Деромантизация, дедраматизация… Научились слова произносить. Не это тебя беспокоит! Всю жизнь при ком-то, всю жизнь на страже чего-то - и вроде дело делает. Вот уж кого, честно, не переносил Андрей.
- Медведев, говорят, вы хороший отец.
В больших красивых пальцах Людмила крутила рюмку, в ней золотилась искорка недопитого коньяка. И рыжие коньячные искорки в ее глазах, смотревших на него.
- Хорошие отцы в наш век редкость. Мужчины вновь мечтают о матриархате.
За шею охватили ее сзади детские руки: Олечка. Людмила через спинку стула потянулась к ней, высокой стала напрягшаяся грудь под тонким свитером. Глянула на Андрея и сочно поцеловала дочь. Снова глянула и снова поцеловала. Еще слаще, еще сочней.
- Беги!
- За Лидию Васильевну! За Лидию Васильевну тост!
- Уже!
- А я предлагаю еще раз и настаиваю: за Лидию Васильевну, которая…
Выпили за Лидию Васильевну. Людмила курила, положа ногу на ногу. Белыми пальцами с отпущенными перламутровыми ногтями поглаживала икру ноги в чулке телесного цвета. Андрей слышал этот шуршащий звук ноготков по капрону. Людмила. Люда? Мила?
Людмила все-таки. - …и там, среди стада гиппопотамов, когда плыли по реке, Альберт Швейцер открыл путь к идее, которая его мучила. По этому поводу кто-то из менее известных англичан сказал - кстати, неплохо сказано, заметьте: "Если теперь спросят, зачем сотворены гиппопотамы, ответ должен быть один: чтобы просветить Альберта Швейцера". Неплохо? В моей жизни роль гиппопотамов сыграла молодая морковка. Да, да, не удивляйтесь. Тридцать лет прошло с тех пор, а я отлично помню, как Лидия Васильевна послала меня на рынок. Что-то Людочка заболела…
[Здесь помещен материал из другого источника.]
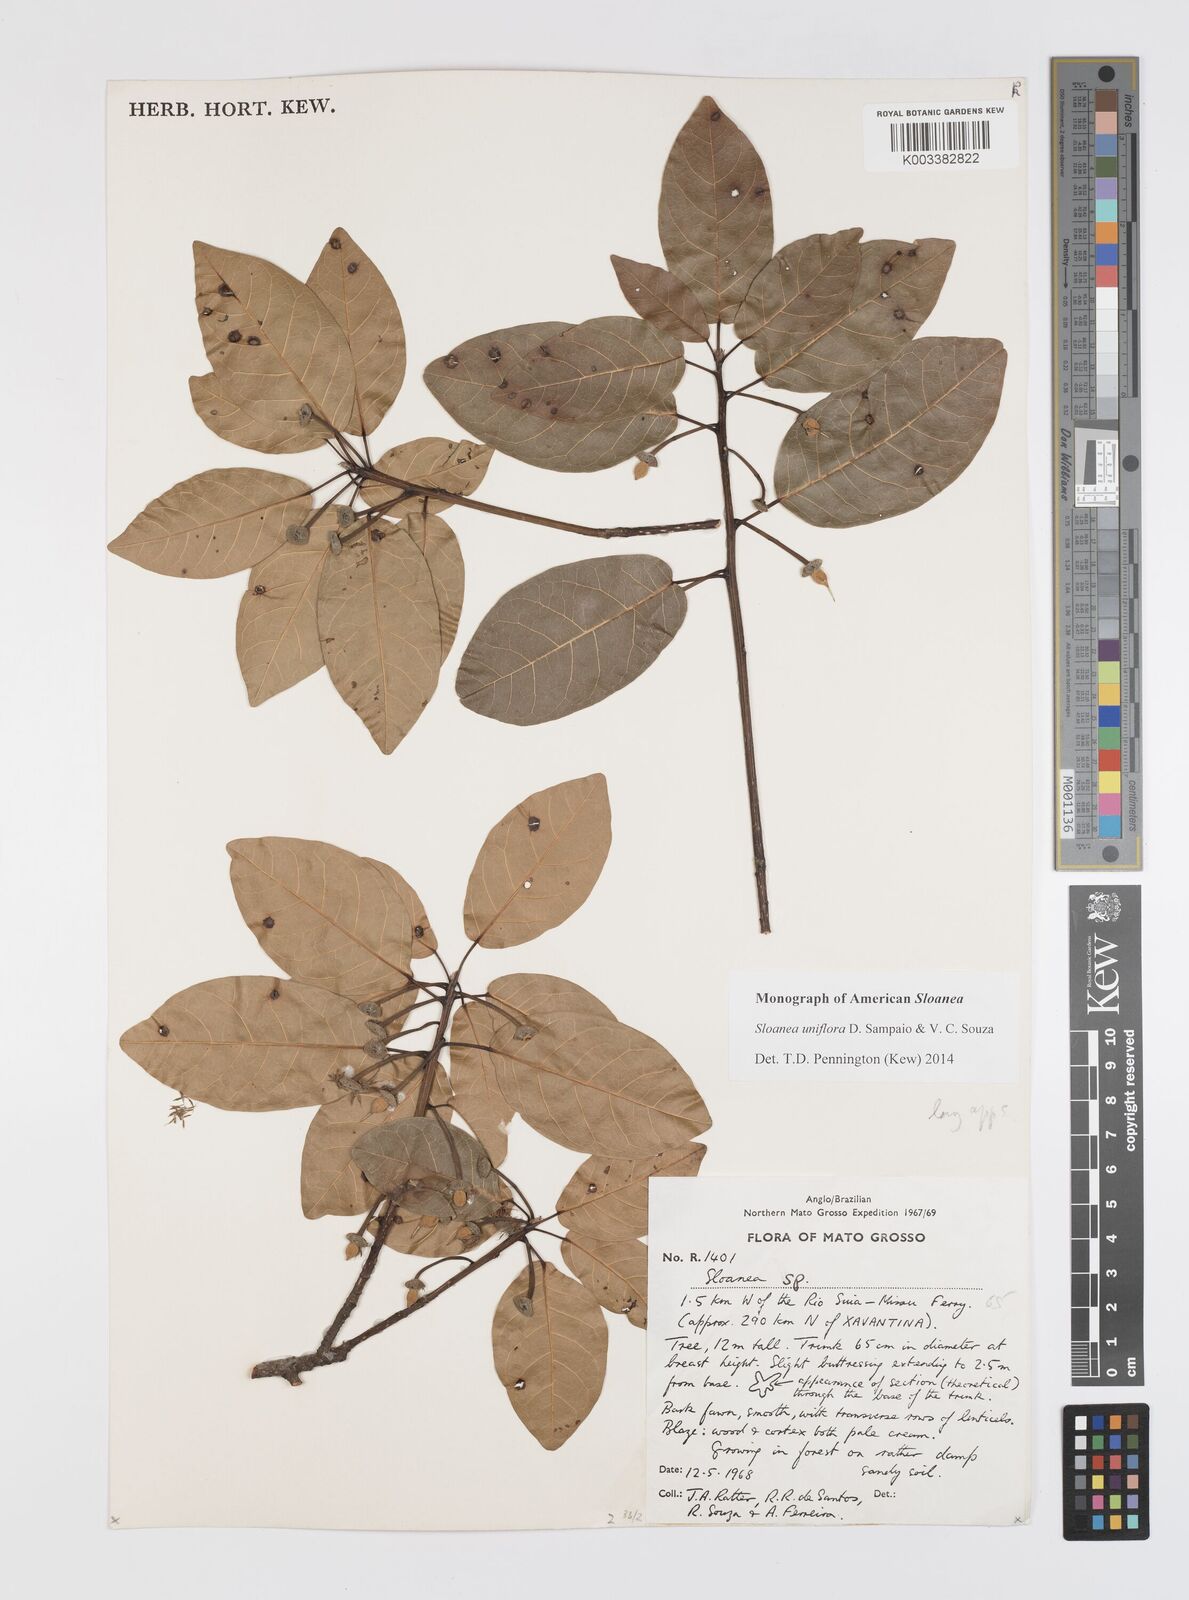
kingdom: Plantae
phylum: Tracheophyta
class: Magnoliopsida
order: Oxalidales
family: Elaeocarpaceae
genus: Sloanea
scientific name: Sloanea uniflora
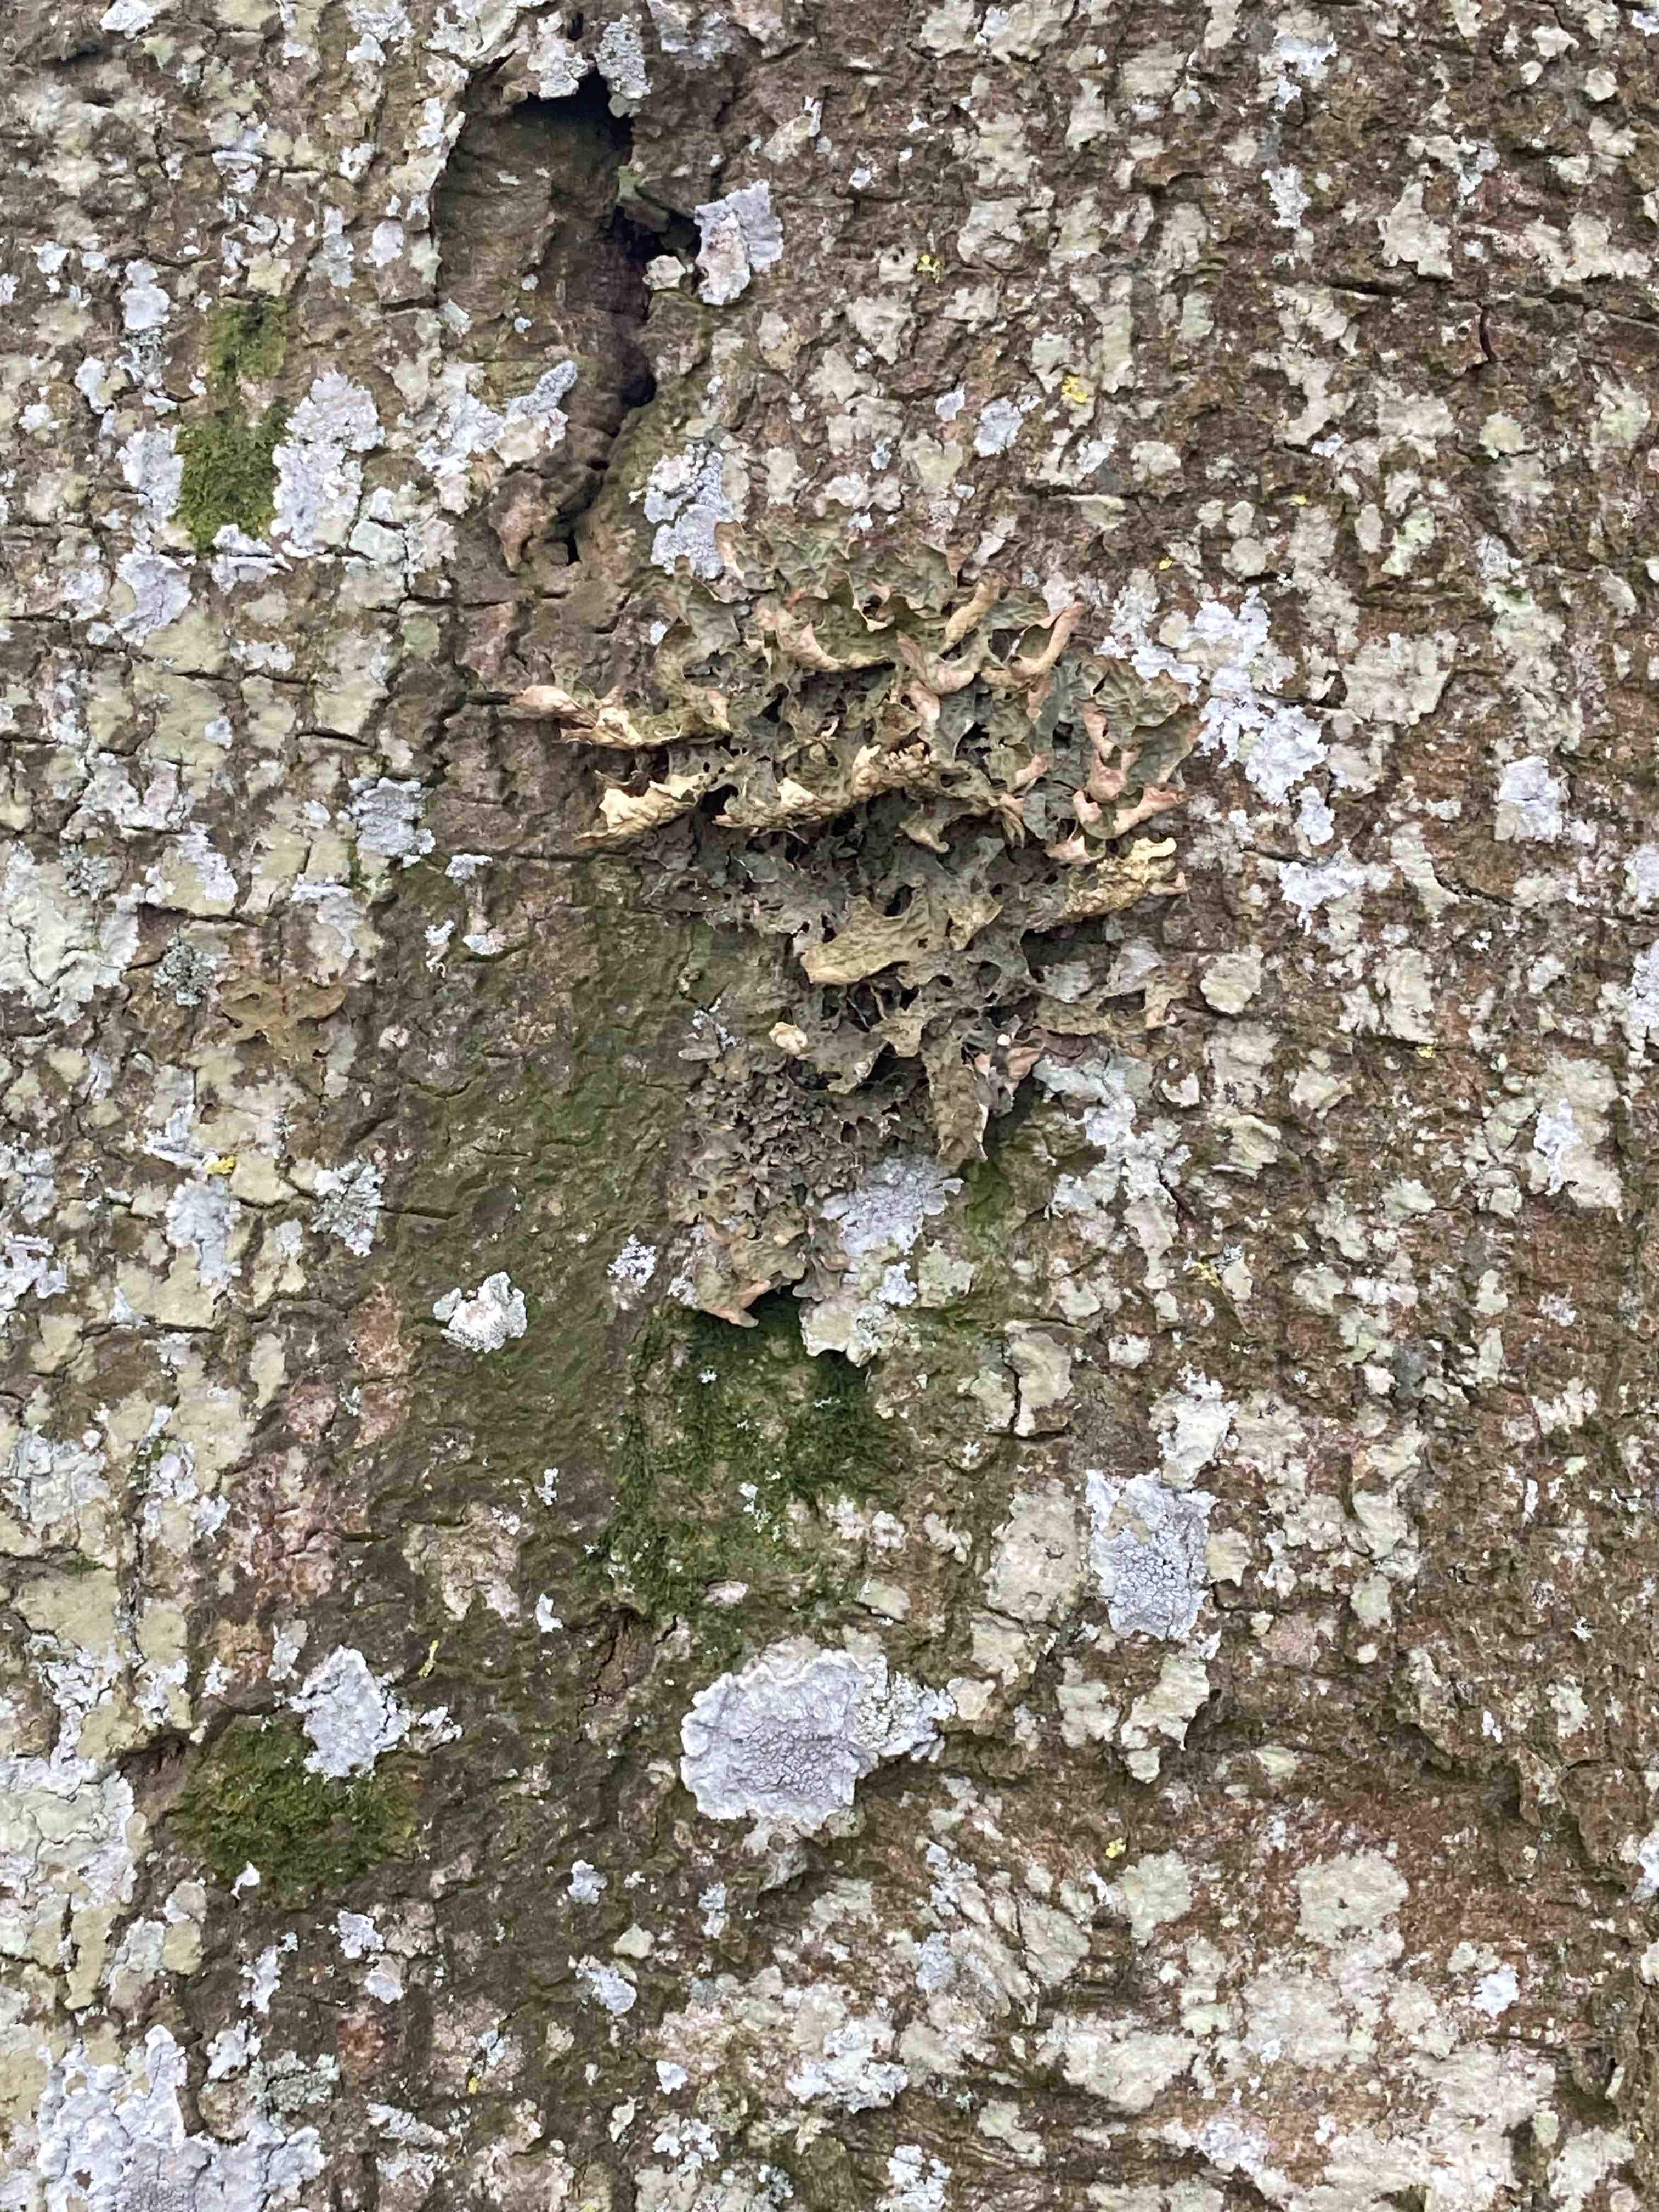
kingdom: Fungi
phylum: Ascomycota
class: Lecanoromycetes
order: Peltigerales
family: Lobariaceae
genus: Lobaria
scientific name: Lobaria pulmonaria
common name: almindelig lungelav
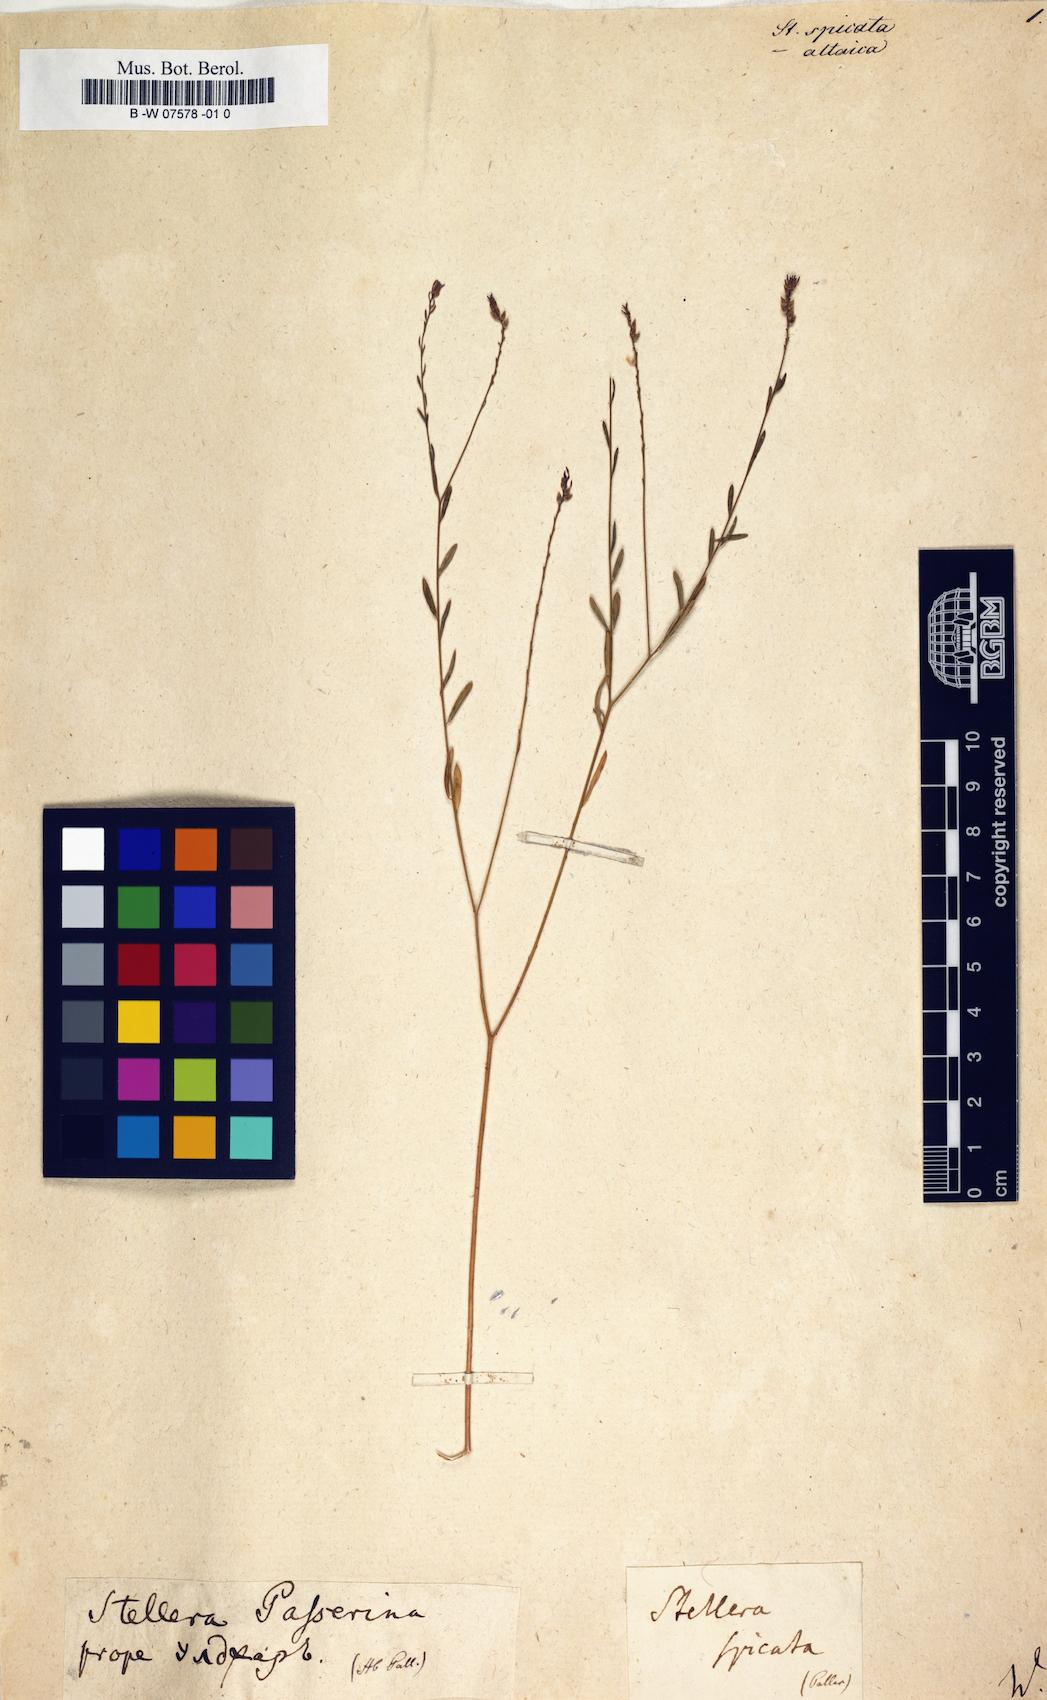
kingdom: Plantae
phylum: Tracheophyta
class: Magnoliopsida
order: Malvales
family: Thymelaeaceae
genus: Diarthron
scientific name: Diarthron lessertii
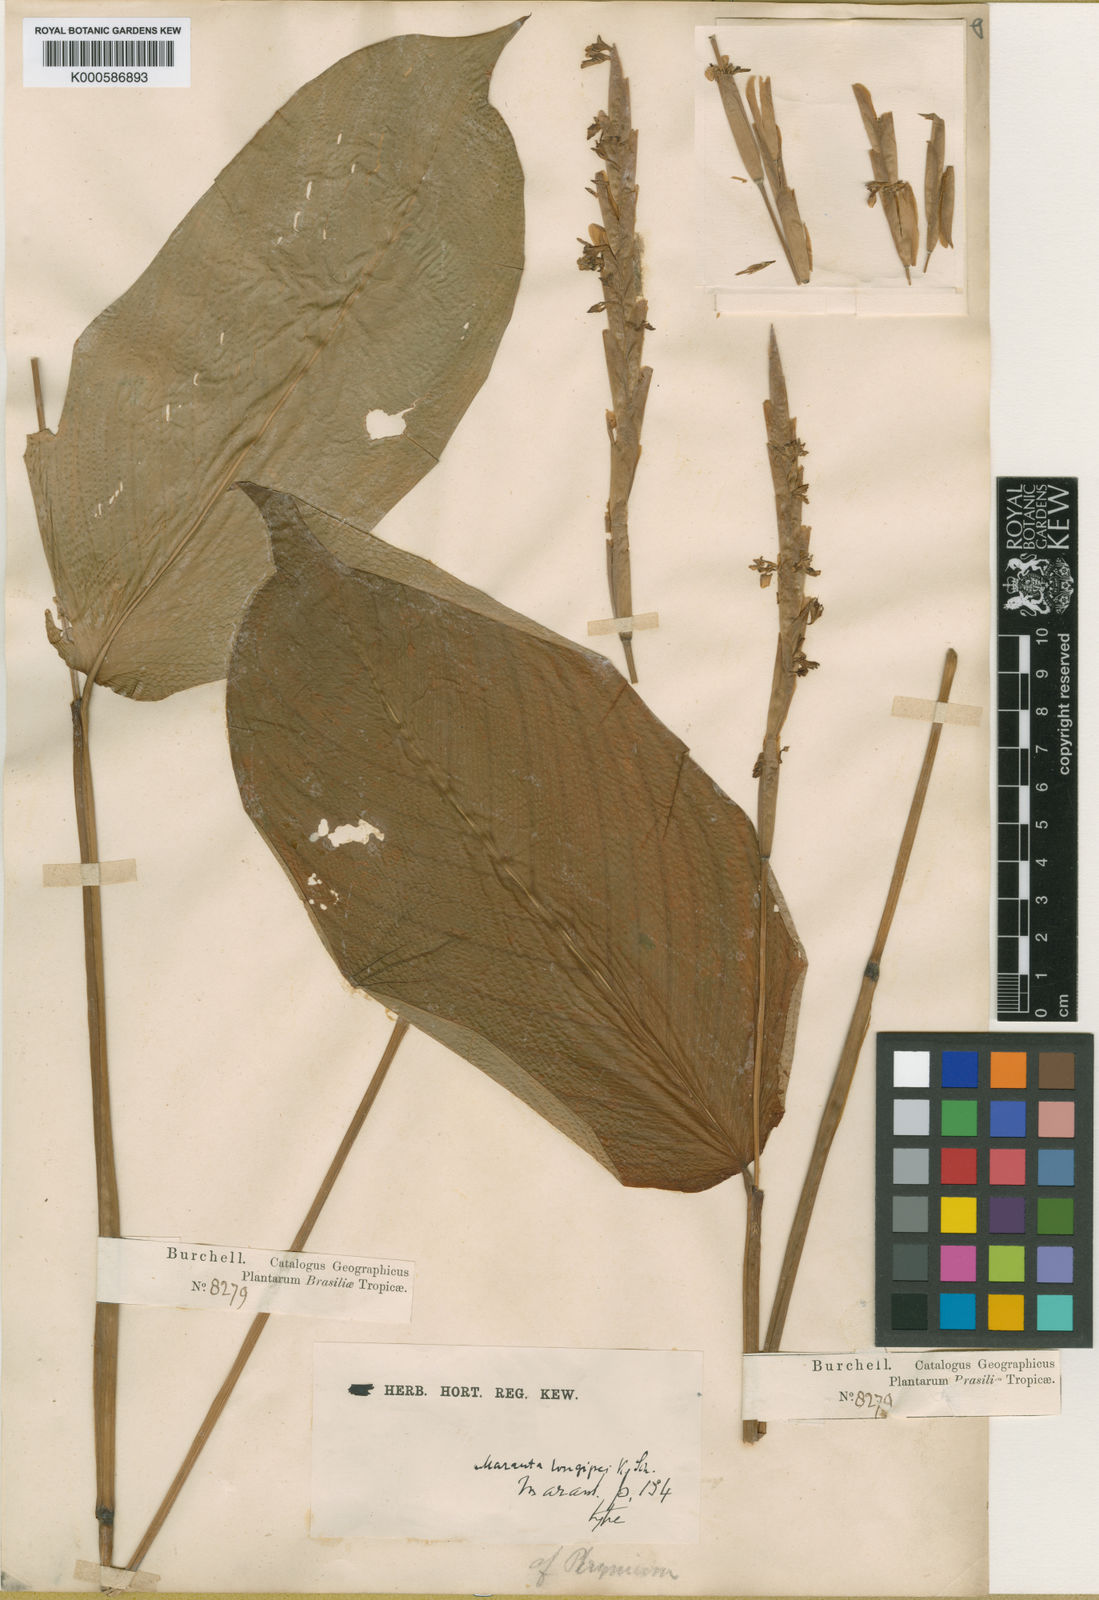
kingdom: Plantae
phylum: Tracheophyta
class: Liliopsida
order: Zingiberales
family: Marantaceae
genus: Maranta
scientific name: Maranta phrynioides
- Немировский, ты великолепен! - через всю комнату закричала Людмила. - Ты ходил для меня на базар задолго до моего рождения. И все это рассказывает на совершенно голубом глазу.
- Саша, ты, конечно, забыл. Это Галочка была маленькая.
- Да? Подымаю руки вверх. Тут я могу спутать. Но я отлично помню…
Кивая, Михалева улыбалась светлой грустной улыбкой, словно и это воспоминание принадлежало им обоим. - …я помню как сейчас: взял в руки молодую морковку, и именно в этот момент…
- Вас тоже посылали на базар?
- С ним это было единственный раз в жизни, и он всегда об этом вспоминает.
- Так, может быть, надо было чаще посылать?
- Лида! Мы совершенно забыли: у нас там где-то была нога. Нога! Зять наш охотился, прислал вчера с оказией кабанью ногу.
Андрей и Борька переглянулись через стол: старик неподражаем. С какой великолепной небрежностью это брошено: "Зять наш охотился…" И момент выбран точно: все уже сыты, но сохранили еще способность оценить и восхититься.
Зять, муж старшей дочери Немировских, молодой по мирному времени генерал, командовал чем-то крупным в Зауралье или в Средней Азии. Можно было представить себе эту охоту, похожую на маневры.
- Ну, знаете, родители! - Людмила вскочила молодо. - Сейчас я ревизую, что вы еще забыли. С вами только так!
Она была возбуждена. Пробегая мимо радиолы, звучавшей едва слышно, прибавила звук. И почти тут же донесся ее голос из кухни:
- Медведев! Идите на помощь. Требуется мужская сила: нести!
Андрею показалось, что все вдруг смолкло. И особенно чувствовал он сейчас молчание Ани. Не глядя ни на кого, он встал.
Людмила стояла в центре кухни. Высокие каблуки, высокие сильные ноги, юбка в крупную клетку расклешена. В руке серебряная столовая ложка.
- Пробуйте.
Сунула ему в рот ложку с чесночным коричневым соусом, из своей руки кормила его.
- У-у?..
В глазах хмельные огоньки. Отняв у него из зубов, сама взяла ложку в рот. Одними зубами, не портя помады, пробовала.